Siyaseti ‘cumhurbaşkanı adayının ismine’ kim sıkıştırdı? Ben mi, siz okurlar mı? Peki bir kez oraya sıkıştıktan sonra, herkesin aynı şeyden söz etmesinde, dönüp dolaşıp “Kim aday olacak” sorusunu yöneltmesinde, muhtemel adaylar üzerinden polemik yapmasında ve hatta birbirine düşmesinde ne gariplik var? Evet, ben de bir seçmen olarak en çok muhalefet adayının ismini merak ediyorum artık, bunun dışındaki her muhalif söz ve vaatle büyük ölçüde mesleki gerekçelerle ilgilenir haldeyim.

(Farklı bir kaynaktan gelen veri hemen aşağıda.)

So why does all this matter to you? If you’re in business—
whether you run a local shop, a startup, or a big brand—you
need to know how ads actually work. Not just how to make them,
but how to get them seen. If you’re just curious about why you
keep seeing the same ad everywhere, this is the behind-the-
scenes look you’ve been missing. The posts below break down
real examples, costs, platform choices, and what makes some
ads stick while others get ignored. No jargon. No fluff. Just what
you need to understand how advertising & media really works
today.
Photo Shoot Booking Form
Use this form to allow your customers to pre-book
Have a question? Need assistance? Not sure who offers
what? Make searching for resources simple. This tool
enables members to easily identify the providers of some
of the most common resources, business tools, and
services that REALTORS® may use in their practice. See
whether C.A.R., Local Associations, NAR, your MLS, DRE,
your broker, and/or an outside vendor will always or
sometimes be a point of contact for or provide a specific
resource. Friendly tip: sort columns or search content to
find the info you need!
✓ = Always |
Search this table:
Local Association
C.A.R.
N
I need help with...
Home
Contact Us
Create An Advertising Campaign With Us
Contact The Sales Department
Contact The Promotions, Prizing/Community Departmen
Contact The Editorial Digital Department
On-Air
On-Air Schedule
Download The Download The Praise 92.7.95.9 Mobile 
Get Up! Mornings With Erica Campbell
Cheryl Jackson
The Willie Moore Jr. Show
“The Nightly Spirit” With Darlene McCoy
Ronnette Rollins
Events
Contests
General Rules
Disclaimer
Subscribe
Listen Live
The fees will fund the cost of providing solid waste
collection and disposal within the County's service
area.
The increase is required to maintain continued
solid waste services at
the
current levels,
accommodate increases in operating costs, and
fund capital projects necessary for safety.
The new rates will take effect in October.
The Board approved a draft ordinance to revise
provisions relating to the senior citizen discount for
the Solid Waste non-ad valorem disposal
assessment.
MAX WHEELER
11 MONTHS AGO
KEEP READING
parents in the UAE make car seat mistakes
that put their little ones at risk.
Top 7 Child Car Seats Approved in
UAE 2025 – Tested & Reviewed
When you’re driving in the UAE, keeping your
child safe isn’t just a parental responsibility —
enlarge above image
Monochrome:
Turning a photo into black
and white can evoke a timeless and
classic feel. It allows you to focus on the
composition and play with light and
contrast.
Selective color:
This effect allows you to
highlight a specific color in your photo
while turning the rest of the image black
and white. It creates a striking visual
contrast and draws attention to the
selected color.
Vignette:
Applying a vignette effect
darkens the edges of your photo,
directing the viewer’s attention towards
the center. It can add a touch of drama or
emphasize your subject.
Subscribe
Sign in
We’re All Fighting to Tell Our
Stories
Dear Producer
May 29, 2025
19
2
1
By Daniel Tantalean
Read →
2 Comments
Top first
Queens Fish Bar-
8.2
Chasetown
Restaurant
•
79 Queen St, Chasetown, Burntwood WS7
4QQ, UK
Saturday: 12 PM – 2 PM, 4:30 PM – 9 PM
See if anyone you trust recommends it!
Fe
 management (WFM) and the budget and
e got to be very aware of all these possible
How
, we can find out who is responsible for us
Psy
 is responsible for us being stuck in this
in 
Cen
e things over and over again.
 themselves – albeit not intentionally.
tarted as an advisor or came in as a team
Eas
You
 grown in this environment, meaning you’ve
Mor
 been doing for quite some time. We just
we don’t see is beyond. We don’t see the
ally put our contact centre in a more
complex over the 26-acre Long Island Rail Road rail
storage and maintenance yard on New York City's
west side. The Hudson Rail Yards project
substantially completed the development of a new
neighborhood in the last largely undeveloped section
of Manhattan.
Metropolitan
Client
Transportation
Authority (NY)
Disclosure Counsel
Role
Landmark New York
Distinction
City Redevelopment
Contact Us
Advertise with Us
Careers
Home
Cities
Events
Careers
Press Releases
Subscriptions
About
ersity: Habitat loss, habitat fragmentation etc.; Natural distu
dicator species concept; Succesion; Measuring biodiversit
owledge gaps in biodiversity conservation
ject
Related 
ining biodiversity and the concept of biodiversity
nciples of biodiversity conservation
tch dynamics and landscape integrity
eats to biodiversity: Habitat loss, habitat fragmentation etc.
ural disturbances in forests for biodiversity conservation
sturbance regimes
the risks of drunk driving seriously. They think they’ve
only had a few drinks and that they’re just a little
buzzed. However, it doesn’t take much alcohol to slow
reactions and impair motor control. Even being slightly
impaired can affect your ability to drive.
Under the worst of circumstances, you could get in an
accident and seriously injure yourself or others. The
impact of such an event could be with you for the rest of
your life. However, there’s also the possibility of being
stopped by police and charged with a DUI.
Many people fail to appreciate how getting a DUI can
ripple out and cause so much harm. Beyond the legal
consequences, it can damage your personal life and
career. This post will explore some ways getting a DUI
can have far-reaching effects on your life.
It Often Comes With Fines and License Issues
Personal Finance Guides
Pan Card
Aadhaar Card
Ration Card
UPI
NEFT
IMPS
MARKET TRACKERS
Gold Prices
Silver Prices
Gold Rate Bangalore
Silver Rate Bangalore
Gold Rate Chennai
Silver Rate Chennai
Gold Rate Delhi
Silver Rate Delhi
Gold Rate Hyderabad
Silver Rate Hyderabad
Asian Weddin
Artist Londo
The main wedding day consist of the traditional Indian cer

Son zamanlarda, kulağı delik eş dosttan, kimi muhalif siyasetçilerin “Canım, eninde sonunda bir seçim, kazanılır da kaybedilir de” nevi bir eğilime sahip olduğunu işitiyorum. Ben bu sayınlar sayını siyaset esnafının rahatlığına sahip değilim ne yazık ki, çünkü ne burnum o denli havada, ne de onların yaşam koşullarına, konforuna sahibim. Ayrıca, siyasetin gerekleri ile zevzeklik arasındaki farkın ayırdına varacak yaştayım. Böyle düşünen muhalifler, eğer bir mucizeyi gerçekleştirip de üstün çabaları sonucunda seçimi kaybederse, hayal ettikleri “Artık önümüzdeki seçime bakacağız” konuşmasını yapamayacaklar, kuşkuları olmasın. İnsanın şöyle sözler sarf edebilmesi için şuursuz sıfatı çok hafif kalıyor.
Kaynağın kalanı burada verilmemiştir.